* [Task item]: Without the pictures, output all of the data exactly.

--------------------

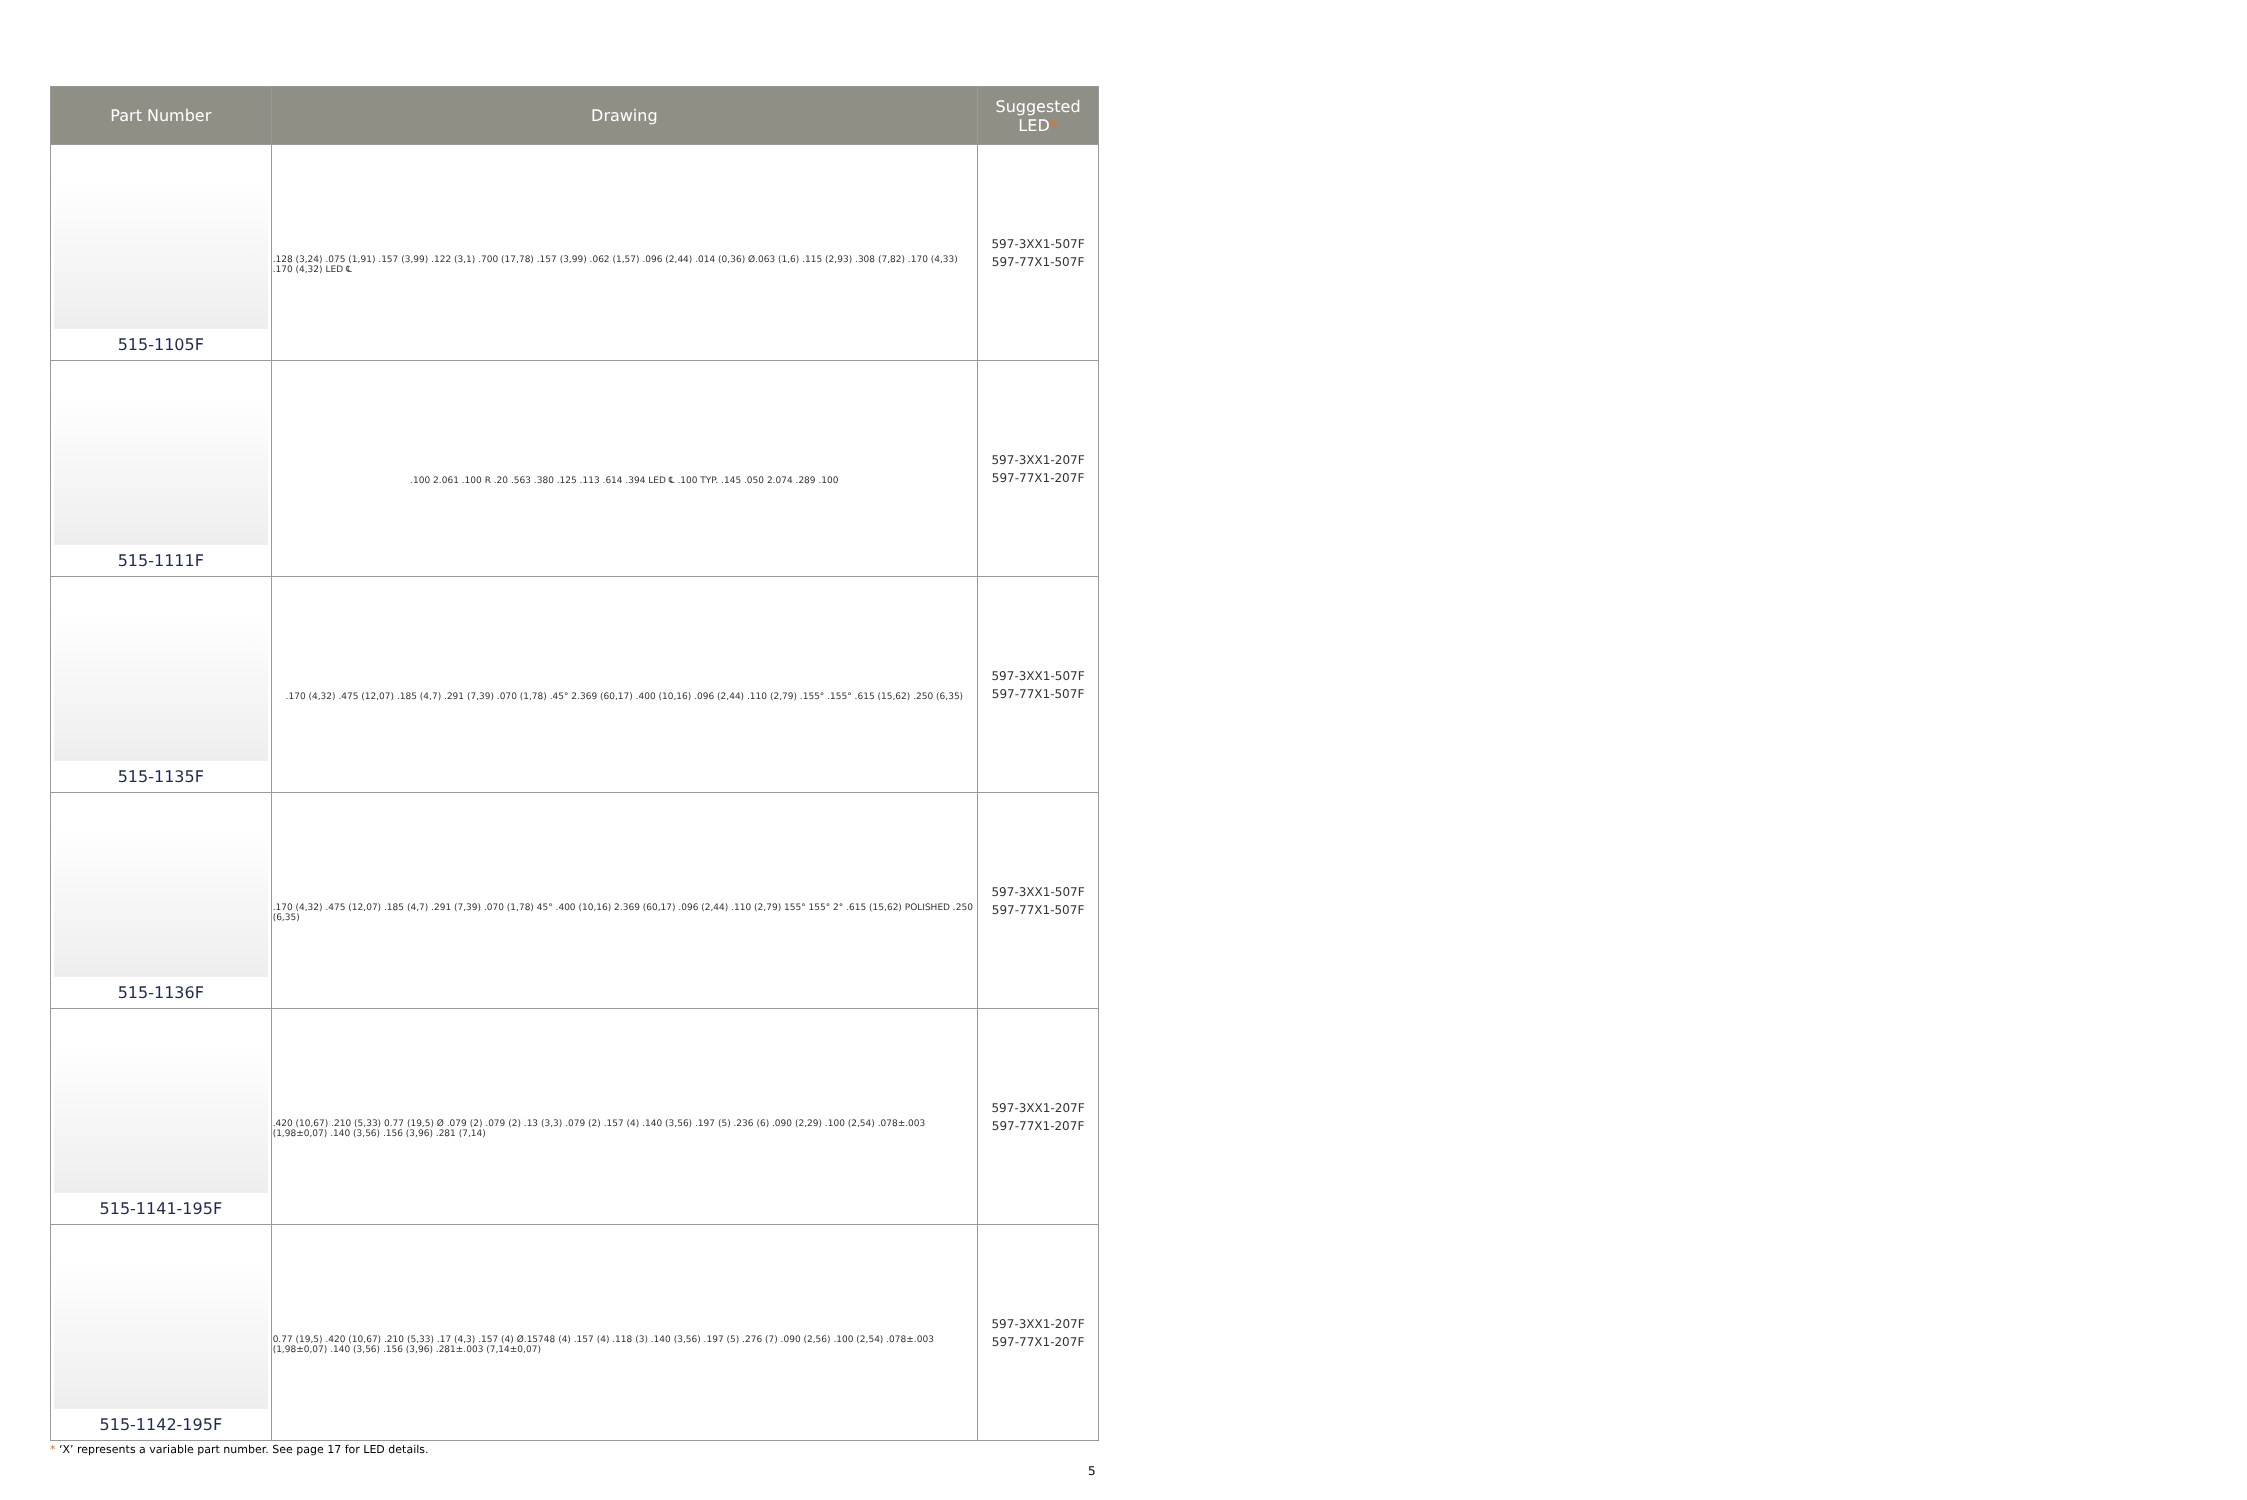| Part Number | Drawing | Suggested LED * |
| --- | --- | --- |
| 515-1105F | .128 (3,24) .075 (1,91) .157 (3,99) .122 (3,1) .700 (17,78) .157 (3,99) .062 (1,57) .096 (2,44) .014 (0,36) Ø.063 (1,6) .115 (2,93) .308 (7,82) .170 (4,33) .170 (4,32) LED ℄ | 597-3XX1-507F 597-77X1-507F |
| 515-1111F | .100 2.061 .100 R .20 .563 .380 .125 .113 .614 .394 LED ℄ .100 TYP. .145 .050 2.074 .289 .100 | 597-3XX1-207F 597-77X1-207F |
| 515-1135F | .170 (4,32) .475 (12,07) .185 (4,7) .291 (7,39) .070 (1,78) .45° 2.369 (60,17) .400 (10,16) .096 (2,44) .110 (2,79) .155° .155° .615 (15,62) .250 (6,35) | 597-3XX1-507F 597-77X1-507F |
| 515-1136F | .170 (4,32) .475 (12,07) .185 (4,7) .291 (7,39) .070 (1,78) 45° .400 (10,16) 2.369 (60,17) .096 (2,44) .110 (2,79) 155° 155° 2° .615 (15,62) POLISHED .250 (6,35) | 597-3XX1-507F 597-77X1-507F |
| 515-1141-195F | .420 (10,67) .210 (5,33) 0.77 (19,5) Ø .079 (2) .079 (2) .13 (3,3) .079 (2) .157 (4) .140 (3,56) .197 (5) .236 (6) .090 (2,29) .100 (2,54) .078±.003 (1,98±0,07) .140 (3,56) .156 (3,96) .281 (7,14) | 597-3XX1-207F 597-77X1-207F |
| 515-1142-195F | 0.77 (19,5) .420 (10,67) .210 (5,33) .17 (4,3) .157 (4) Ø.15748 (4) .157 (4) .118 (3) .140 (3,56) .197 (5) .276 (7) .090 (2,56) .100 (2,54) .078±.003 (1,98±0,07) .140 (3,56) .156 (3,96) .281±.003 (7,14±0,07) | 597-3XX1-207F 597-77X1-207F |
* ‘X’ represents a variable part number. See page 17 for LED details.
5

--------------------

* [Response area]:
| Part Number | Drawing | Suggested LED * |
| --- | --- | --- |
| 515-1105F | .128 (3,24) .075 (1,91) .157 (3,99) .122 (3,1) .700 (17,78) .157 (3,99) .062 (1,57) .096 (2,44) .014 (0,36) Ø.063 (1,6) .115 (2,93) .308 (7,82) .170 (4,33) .170 (4,32) LED ℄ | 597-3XX1-507F 597-77X1-507F |
| 515-1111F | .100 2.061 .100 R .20 .563 .380 .125 .113 .614 .394 LED ℄ .100 TYP. .145 .050 2.074 .289 .100 | 597-3XX1-207F 597-77X1-207F |
| 515-1135F | .170 (4,32) .475 (12,07) .185 (4,7) .291 (7,39) .070 (1,78) .45° 2.369 (60,17) .400 (10,16) .096 (2,44) .110 (2,79) .155° .155° .615 (15,62) .250 (6,35) | 597-3XX1-507F 597-77X1-507F |
| 515-1136F | .170 (4,32) .475 (12,07) .185 (4,7) .291 (7,39) .070 (1,78) 45° .400 (10,16) 2.369 (60,17) .096 (2,44) .110 (2,79) 155° 155° 2° .615 (15,62) POLISHED .250 (6,35) | 597-3XX1-507F 597-77X1-507F |
| 515-1141-195F | .420 (10,67) .210 (5,33) 0.77 (19,5) Ø .079 (2) .079 (2) .13 (3,3) .079 (2) .157 (4) .140 (3,56) .197 (5) .236 (6) .090 (2,29) .100 (2,54) .078±.003 (1,98±0,07) .140 (3,56) .156 (3,96) .281 (7,14) | 597-3XX1-207F 597-77X1-207F |
| 515-1142-195F | 0.77 (19,5) .420 (10,67) .210 (5,33) .17 (4,3) .157 (4) Ø.15748 (4) .157 (4) .118 (3) .140 (3,56) .197 (5) .276 (7) .090 (2,56) .100 (2,54) .078±.003 (1,98±0,07) .140 (3,56) .156 (3,96) .281±.003 (7,14±0,07) | 597-3XX1-207F 597-77X1-207F |
* ‘X’ represents a variable part number. See page 17 for LED details.
5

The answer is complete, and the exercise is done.